BKPM juga mencatat realisasi investasi PMDN dan PMA berdasarkan lokasi proyek (5 besar) adalah DKI Jakarta (Rp29,9 triliun, 16,9 %); Jawa Barat (Rp22,2 triliun, 12,6%); Jawa Timur (Rp16 triliun, 9,1%); Banten (Rp14,4 triliun, 8,2%); dan Kalimantan Timur (Rp13,8 triliun, 7,8%).

Sementara realisasi investasi PMDN dan PMA berdasarkan sektor usaha (5 besar) adalah pertambangan (Rp28,2 triliun, 16%); transportasi, gudang, dan telekomunikasi (Rp25,6 triliun, 14,6%); listrik, gas, dan air (Rp20,8 triliun, 11,8%); industri makanan (Rp17,2 triliun, 9,8%); dan perumahan, kawasan industri, dan perkantoran (Rp15,8 triliun, 8,9%).

Lima besar negara asal PMA adalah Singapura (USD2,4 miliar, 33,5%); Jepang (USD1 miliar, 14,4%); China (USD0,7 miliar, 9,4%); Hong Kong, RRC (USD0,6 miliar, 8,2%); dan Malaysia (USD0,4 miliar, 5,3 %).

Thomas menuturkan, realisasi PMDN tumbuh tinggi karena efek pembanding pada kuartal II tahun lalu yang angkanya relatif rendah. ”Pada kuartal II/2018, investasi domestik atau PMDN ada rebound di sektor properti dan real estate.

Kemudian di sektor infrastruktur seperti jalan tol yang digenjot dalam 12 tahun terakhir realisasinya tercapai pada kuartal II tahun ini,” tuturnya. Thomas menegaskan, gejolak kurs rupiah dan sikap wait and seepada tahun politik diperkirakan akan membuat para investor melakukan penundaan.

Meski begitu, Thomas meyakini tidak ada investor yang membatalkan investasi. ”Saya yakin ini adalah penundaan. Dalam semua dialog, tidak ada yang membatalkan investasi, hanya menunda. Itulah mengapa stabilitas rupiah begitu penting, selama investor yakin bahwa rupiah stabil,” jelasnya.

BKPM, lanjut dia, mendukung langkah-langkah Bank Indonesia (BI) guna menstabilkan rupiah karena sangat penting untuk investasi dan kepercayaan pasar. Selain kestabilan kurs rupiah, stabilitas politik juga diperlukan untuk mendukung sentimen pasar.

”Bukan politik yang mengganggu, tetapi gejolak kurs, gejolak pasar modal negara berkembang, dan policy blunder yang masih kurang kondusif terhadap investasi,” kata Thomas.
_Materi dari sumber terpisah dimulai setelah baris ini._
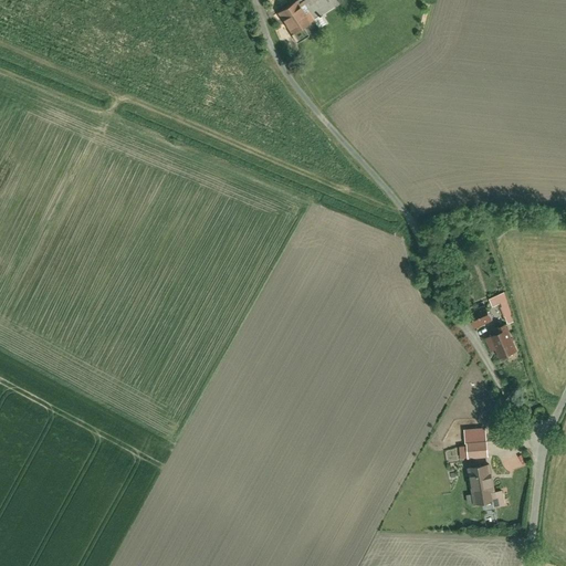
[(299,0),(295,0),(275,13),(295,44),(325,25),(320,18),(338,6),(335,0),(301,0),(300,1),(299,0)]
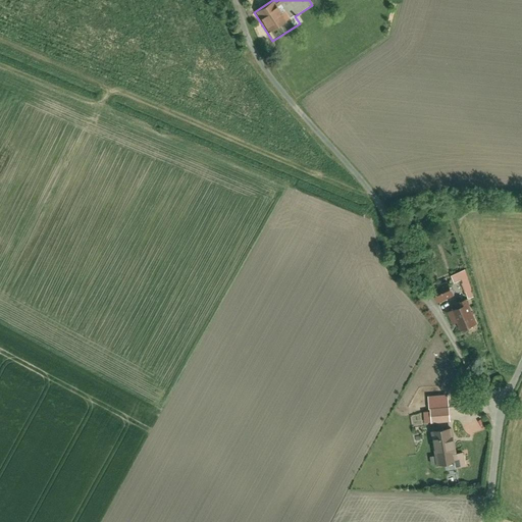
[(452,274),(454,283),(462,281),(467,299),(474,298),(467,270),(452,274)]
Thomas mengakui, untuk mencapai target realisasi investasi tahun 2018 yang sebesar Rp765 triliun menjadi lebih sulit pada kuartal berikutnya.

Namun demikian, pemerintah akan proaktif mengambil langkah guna menghadapi berbagai persoalan seperti gejolak kurs, gejolak dunia, dan tantangan lainnya. ”Masih ada waktu untuk berjuang gunapencapaiantarget2018dan realisasi pada 2019,” tuturnya.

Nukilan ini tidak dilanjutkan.